◆ **Items from a data source**:
---*---
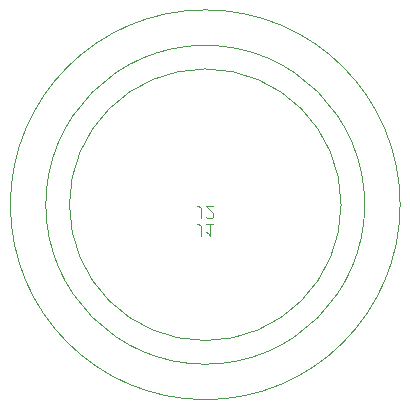
<source format=gbr>
%TF.GenerationSoftware,KiCad,Pcbnew,(7.0.0)*%
%TF.CreationDate,2023-04-25T13:06:37+01:00*%
%TF.ProjectId,BreakawayConnector,42726561-6b61-4776-9179-436f6e6e6563,rev?*%
%TF.SameCoordinates,Original*%
%TF.FileFunction,Legend,Bot*%
%TF.FilePolarity,Positive*%
%FSLAX46Y46*%
G04 Gerber Fmt 4.6, Leading zero omitted, Abs format (unit mm)*
G04 Created by KiCad (PCBNEW (7.0.0)) date 2023-04-25 13:06:37*
%MOMM*%
%LPD*%
G01*
G04 APERTURE LIST*
%ADD10C,0.100000*%
G04 APERTURE END LIST*
D10*
%TO.C,J2*%
X99666666Y-101132619D02*
X99666666Y-100418333D01*
X99666666Y-100418333D02*
X99619047Y-100275476D01*
X99619047Y-100275476D02*
X99523809Y-100180238D01*
X99523809Y-100180238D02*
X99380952Y-100132619D01*
X99380952Y-100132619D02*
X99285714Y-100132619D01*
X100095238Y-101037380D02*
X100142857Y-101085000D01*
X100142857Y-101085000D02*
X100238095Y-101132619D01*
X100238095Y-101132619D02*
X100476190Y-101132619D01*
X100476190Y-101132619D02*
X100571428Y-101085000D01*
X100571428Y-101085000D02*
X100619047Y-101037380D01*
X100619047Y-101037380D02*
X100666666Y-100942142D01*
X100666666Y-100942142D02*
X100666666Y-100846904D01*
X100666666Y-100846904D02*
X100619047Y-100704047D01*
X100619047Y-100704047D02*
X100047619Y-100132619D01*
X100047619Y-100132619D02*
X100666666Y-100132619D01*
%TO.C,J1*%
X99666666Y-102632619D02*
X99666666Y-101918333D01*
X99666666Y-101918333D02*
X99619047Y-101775476D01*
X99619047Y-101775476D02*
X99523809Y-101680238D01*
X99523809Y-101680238D02*
X99380952Y-101632619D01*
X99380952Y-101632619D02*
X99285714Y-101632619D01*
X100666666Y-101632619D02*
X100095238Y-101632619D01*
X100380952Y-101632619D02*
X100380952Y-102632619D01*
X100380952Y-102632619D02*
X100285714Y-102489761D01*
X100285714Y-102489761D02*
X100190476Y-102394523D01*
X100190476Y-102394523D02*
X100095238Y-102346904D01*
%TO.C,J2*%
X111500000Y-100000000D02*
G75*
G03*
X111500000Y-100000000I-11500000J0D01*
G01*
X113500000Y-100000000D02*
G75*
G03*
X113500000Y-100000000I-13500000J0D01*
G01*
%TO.C,J1*%
X113500000Y-100000000D02*
G75*
G03*
X113500000Y-100000000I-13500000J0D01*
G01*
X116500000Y-100000000D02*
G75*
G03*
X116500000Y-100000000I-16500000J0D01*
G01*
%TD*%
M02*

</source>
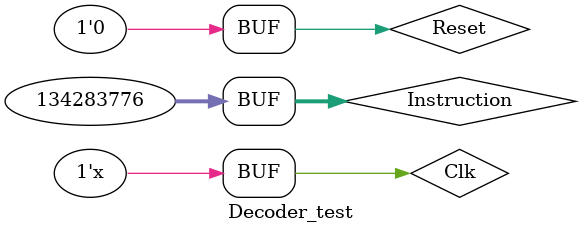
<source format=v>
`timescale 1ns / 1ps


module Decoder_test();

	// Inputs
	reg Clk;
	reg Reset;
	reg [31:0] Instruction;

	// Instantiate the Unit Under Test (UUT)
	Decoder uut (
		.Clk(Clk), 
		.Reset(Reset), 
		.Instruction(Instruction)
	);
	
	initial begin
		// Initialize Inputs
		Clk = 0;
		Reset = 0;
		Instruction = 0;	

		#10 Reset=1;
		#20 Reset=0;
		#20 Instruction=32'b10000000_00000000_00000000_00000000; // (LOAD M0 R0)
		#20 Instruction=32'b01000000_00000000_00000001_00000000; // (STORE M0 R1)
		#20 Instruction=32'b00100000_00000010_00000011_00000001; // (ADD R2 R3 R1)
		#20 Instruction=32'b00001000_00000001_00000010_00000000; // (SL R1 2 R0)
      
		// Add stimulus here
	end
	
	always
		#10 Clk = ~Clk;
      
endmodule


</source>
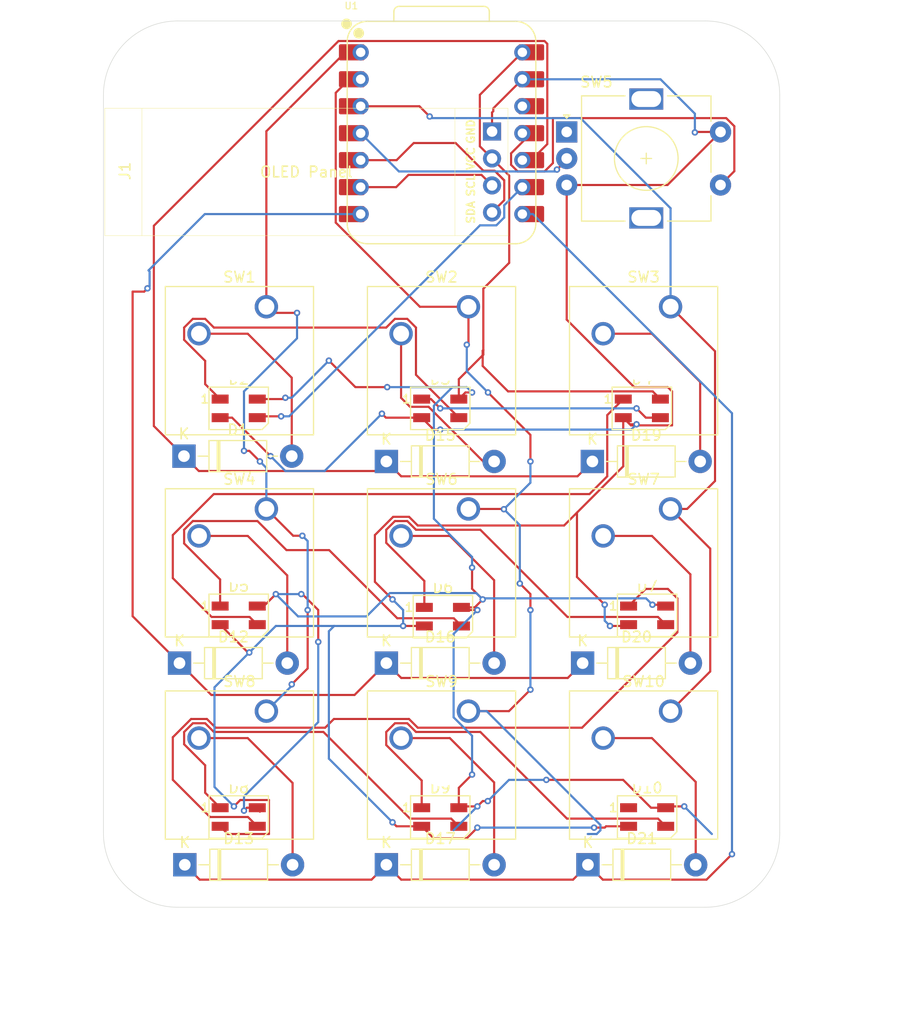
<source format=kicad_pcb>
(kicad_pcb
	(version 20241229)
	(generator "pcbnew")
	(generator_version "9.0")
	(general
		(thickness 1.6)
		(legacy_teardrops no)
	)
	(paper "A4")
	(layers
		(0 "F.Cu" signal)
		(2 "B.Cu" signal)
		(9 "F.Adhes" user "F.Adhesive")
		(11 "B.Adhes" user "B.Adhesive")
		(13 "F.Paste" user)
		(15 "B.Paste" user)
		(5 "F.SilkS" user "F.Silkscreen")
		(7 "B.SilkS" user "B.Silkscreen")
		(1 "F.Mask" user)
		(3 "B.Mask" user)
		(17 "Dwgs.User" user "User.Drawings")
		(19 "Cmts.User" user "User.Comments")
		(21 "Eco1.User" user "User.Eco1")
		(23 "Eco2.User" user "User.Eco2")
		(25 "Edge.Cuts" user)
		(27 "Margin" user)
		(31 "F.CrtYd" user "F.Courtyard")
		(29 "B.CrtYd" user "B.Courtyard")
		(35 "F.Fab" user)
		(33 "B.Fab" user)
		(39 "User.1" user)
		(41 "User.2" user)
		(43 "User.3" user)
		(45 "User.4" user)
	)
	(setup
		(pad_to_mask_clearance 0)
		(allow_soldermask_bridges_in_footprints no)
		(tenting front back)
		(pcbplotparams
			(layerselection 0x00000000_00000000_55555555_5755f5ff)
			(plot_on_all_layers_selection 0x00000000_00000000_00000000_00000000)
			(disableapertmacros no)
			(usegerberextensions no)
			(usegerberattributes yes)
			(usegerberadvancedattributes yes)
			(creategerberjobfile yes)
			(dashed_line_dash_ratio 12.000000)
			(dashed_line_gap_ratio 3.000000)
			(svgprecision 4)
			(plotframeref no)
			(mode 1)
			(useauxorigin no)
			(hpglpennumber 1)
			(hpglpenspeed 20)
			(hpglpendiameter 15.000000)
			(pdf_front_fp_property_popups yes)
			(pdf_back_fp_property_popups yes)
			(pdf_metadata yes)
			(pdf_single_document no)
			(dxfpolygonmode yes)
			(dxfimperialunits yes)
			(dxfusepcbnewfont yes)
			(psnegative no)
			(psa4output no)
			(plot_black_and_white yes)
			(plotinvisibletext no)
			(sketchpadsonfab no)
			(plotpadnumbers no)
			(hidednponfab no)
			(sketchdnponfab yes)
			(crossoutdnponfab yes)
			(subtractmaskfromsilk no)
			(outputformat 1)
			(mirror no)
			(drillshape 0)
			(scaleselection 1)
			(outputdirectory "../")
		)
	)
	(net 0 "")
	(net 1 "+5V")
	(net 2 "GND")
	(net 3 "Net-(D2-DOUT)")
	(net 4 "Net-(D3-DOUT)")
	(net 5 "Net-(D5-DOUT)")
	(net 6 "Net-(D10-DIN)")
	(net 7 "Net-(U1-GPIO28{slash}ADC2{slash}A2)")
	(net 8 "Net-(U1-GPIO3{slash}MOSI)")
	(net 9 "Net-(D1-A)")
	(net 10 "Net-(U1-GPIO26{slash}ADC0{slash}A0)")
	(net 11 "Net-(U1-GPIO27{slash}ADC1{slash}A1)")
	(net 12 "Net-(D1-K)")
	(net 13 "SDA")
	(net 14 "Net-(D4-DOUT)")
	(net 15 "Net-(D6-DOUT)")
	(net 16 "Net-(D7-DOUT)")
	(net 17 "Net-(D8-DOUT)")
	(net 18 "Net-(D12-A)")
	(net 19 "Net-(D12-K)")
	(net 20 "Net-(D13-A)")
	(net 21 "Net-(D13-K)")
	(net 22 "Net-(D15-A)")
	(net 23 "Net-(D16-A)")
	(net 24 "Net-(D17-A)")
	(net 25 "Net-(D19-A)")
	(net 26 "Net-(D20-A)")
	(net 27 "Net-(D21-A)")
	(net 28 "SCL")
	(net 29 "+3V3")
	(net 30 "Net-(U1-GPIO29{slash}ADC3{slash}A3)")
	(net 31 "unconnected-(D10-DOUT-Pad1)")
	(net 32 "Yay")
	(footprint "Diode_THT:D_DO-41_SOD81_P10.16mm_Horizontal" (layer "F.Cu") (at 182.92 59.5))
	(footprint "Button_Switch_Keyboard:SW_Cherry_MX_1.00u_PCB" (layer "F.Cu") (at 171.60875 83.02625))
	(footprint "LED_SMD:LED_SK6812MINI_PLCC4_3.5x3.5mm_P1.75mm" (layer "F.Cu") (at 207 54.5))
	(footprint "Button_Switch_Keyboard:SW_Cherry_MX_1.00u_PCB" (layer "F.Cu") (at 209.70875 44.92625))
	(footprint "LED_SMD:LED_SK6812MINI_PLCC4_3.5x3.5mm_P1.75mm" (layer "F.Cu") (at 169 54.5))
	(footprint "Diode_THT:D_DO-41_SOD81_P10.16mm_Horizontal" (layer "F.Cu") (at 182.92 78.5))
	(footprint "Button_Switch_Keyboard:SW_Cherry_MX_1.00u_PCB" (layer "F.Cu") (at 209.70875 83.02625))
	(footprint "Diode_THT:D_DO-41_SOD81_P10.16mm_Horizontal" (layer "F.Cu") (at 182.92 97.5))
	(footprint "LED_SMD:LED_SK6812MINI_PLCC4_3.5x3.5mm_P1.75mm" (layer "F.Cu") (at 169 93))
	(footprint "Button_Switch_Keyboard:SW_Cherry_MX_1.00u_PCB" (layer "F.Cu") (at 171.60875 63.97625))
	(footprint "LED_SMD:LED_SK6812MINI_PLCC4_3.5x3.5mm_P1.75mm" (layer "F.Cu") (at 188.25 74.125))
	(footprint "Diode_THT:D_DO-41_SOD81_P10.16mm_Horizontal" (layer "F.Cu") (at 201.42 78.5))
	(footprint "Button_Switch_Keyboard:SW_Cherry_MX_1.00u_PCB" (layer "F.Cu") (at 190.65875 44.92625))
	(footprint "Diode_THT:D_DO-41_SOD81_P10.16mm_Horizontal" (layer "F.Cu") (at 201.92 97.5))
	(footprint "Diode_THT:D_DO-41_SOD81_P10.16mm_Horizontal" (layer "F.Cu") (at 163.42 78.5))
	(footprint "Button_Switch_Keyboard:SW_Cherry_MX_1.00u_PCB" (layer "F.Cu") (at 171.60875 44.92625))
	(footprint "Button_Switch_Keyboard:SW_Cherry_MX_1.00u_PCB" (layer "F.Cu") (at 190.65875 83.02625))
	(footprint "Button_Switch_Keyboard:SW_Cherry_MX_1.00u_PCB" (layer "F.Cu") (at 209.70875 63.97625))
	(footprint "LED_SMD:LED_SK6812MINI_PLCC4_3.5x3.5mm_P1.75mm" (layer "F.Cu") (at 207.5 74))
	(footprint "Diode_THT:D_DO-41_SOD81_P10.16mm_Horizontal" (layer "F.Cu") (at 163.92 97.5))
	(footprint "Diode_THT:D_DO-41_SOD81_P10.16mm_Horizontal" (layer "F.Cu") (at 163.84 59))
	(footprint "LED_SMD:LED_SK6812MINI_PLCC4_3.5x3.5mm_P1.75mm" (layer "F.Cu") (at 188 93))
	(footprint "LED_SMD:LED_SK6812MINI_PLCC4_3.5x3.5mm_P1.75mm" (layer "F.Cu") (at 207.5 93))
	(footprint "OPL:XIAO-RP2040-DIP" (layer "F.Cu") (at 188.11875 28.575))
	(footprint "LED_SMD:LED_SK6812MINI_PLCC4_3.5x3.5mm_P1.75mm" (layer "F.Cu") (at 188 54.5))
	(footprint "OLED:SSD1306-0.91-OLED-4pin-128x32" (layer "F.Cu") (at 156.38125 26.22625))
	(footprint "EC11:RotaryEncoder_Alps_EC11E-Switch_Vertical_H20mm" (layer "F.Cu") (at 199.91875 28.45625))
	(footprint "Button_Switch_Keyboard:SW_Cherry_MX_1.00u_PCB" (layer "F.Cu") (at 190.65875 63.97625))
	(footprint "LED_SMD:LED_SK6812MINI_PLCC4_3.5x3.5mm_P1.75mm" (layer "F.Cu") (at 169 74))
	(footprint "Diode_THT:D_DO-41_SOD81_P10.16mm_Horizontal"
		(layer "F.Cu")
		(uuid "f371a7fe-e653-493e-8e18-1595f0ab793f")
		(at 202.34 59.5)
		(descr "Diode, DO-41_SOD81 series, Axial, Horizontal, pin pitch=10.16mm, , length*diameter=5.2*2.7mm^2, , http://www.diodes.com/_files/packages/DO-41%20(Plastic).pdf")
		(tags "Diode DO-41_SOD81 series Axial Horizontal pin pitch 10.16mm  length 5.2mm diameter 2.7mm")
		(property "Reference" "D19"
			(at 5.08 -2.47 0)
			(layer "F.SilkS")
			(uuid "66c86434-9855-4163-971c-ffcbbd58637c")
			(effects
				(font
					(size 1 1)
					(thickness 0.15)
				)
			)
		)
		(property "Value" "1N4004"
			(at 5.08 2.47 0)
			(layer "F.Fab")
			(uuid "10fd3fd1-c136-48e1-b9b0-c0cc15862c89")
			(effects
				(font
					(size 1 1)
					(thickness 0.15)
				)
			)
		)
		(property "Datasheet" "http://www.vishay.com/docs/88503/1n4001.pdf"
			(at 0 0 0)
			(unlocked yes)
			(layer "F.Fab")
			(hide yes)
			(uuid "0a589084-5d94-45ac-b1d4-1505c9e2a910")
			(effects
				(font
					(size 1.27 1.27)
					(thickness 0.15)
				)
			)
		)
		(property "Description" "400V 1A General Purpose Rectifier Diode, DO-41"
			(at 0 0 0)
			(unlocked yes)
			(layer "F.Fab")
			(hide yes)
			(uuid "73654e47-df1d-4c8c-83ef-a931335f735d")
			(effects
				(font
					(size 1.27 1.27)
					(thickness 0.15)
				)
			)
		)
		(property "Sim.Device" "D"
			(at 0 0 0)
			(unlocked yes)
			(layer "F.Fab")
			(hide yes)
			(uuid "0432a5bd-08ba-4734-8351-01d51b82f9e3")
			(effects
				(font
					(size 1 1)
					(thickness 0.15)
				)
			)
		)
		(property "Sim.Pins" "1=K 2=A"
			(at 0 0 0)
			(unlocked yes)
			(layer "F.Fab")
			(hide yes)
			(uuid "a021e56b-8590-4d0c-83d9-10c7519c2255")
			(effects
				(font
					(size 1 1)
					(thickness 0.15)
				)
			)
		)
		(property ki_fp_filters "D*DO?41*")
		(path "/7b3711c3-7619-408a-988d-459465f75d53")
		(sheetname "/")
		(sheetfile "HackPad.kicad_sch")
		(attr through_hole)
		(fp_line
			(start 1.34 0)
			(end 2.36 0)
			(stroke
				(width 0.12)
				(type solid)
			)
			(layer "F.SilkS")
			(uuid "13f34c00-2ef0-4d5d-8fc7-122486720cf7")
		)
		(fp_line
			(start 2.36 -1.47)
			(end 2.36 1.47)
			(stroke
				(width 0.12)
				(type solid)
			)
			(layer 
... [79473 chars truncated]
</source>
---*---
◆ **Exercise requirements**: The required output is the exact run of lines from the start of the records through the line containing "X99666666Y-100418333D02*", both ends included, with no pictures.

◆ **Answer to this exercise**:
<source format=gbr>
%TF.GenerationSoftware,KiCad,Pcbnew,(7.0.0)*%
%TF.CreationDate,2023-04-25T13:06:37+01:00*%
%TF.ProjectId,BreakawayConnector,42726561-6b61-4776-9179-436f6e6e6563,rev?*%
%TF.SameCoordinates,Original*%
%TF.FileFunction,Legend,Bot*%
%TF.FilePolarity,Positive*%
%FSLAX46Y46*%
G04 Gerber Fmt 4.6, Leading zero omitted, Abs format (unit mm)*
G04 Created by KiCad (PCBNEW (7.0.0)) date 2023-04-25 13:06:37*
%MOMM*%
%LPD*%
G01*
G04 APERTURE LIST*
%ADD10C,0.100000*%
G04 APERTURE END LIST*
D10*
%TO.C,J2*%
X99666666Y-101132619D02*
X99666666Y-100418333D01*
X99666666Y-100418333D02*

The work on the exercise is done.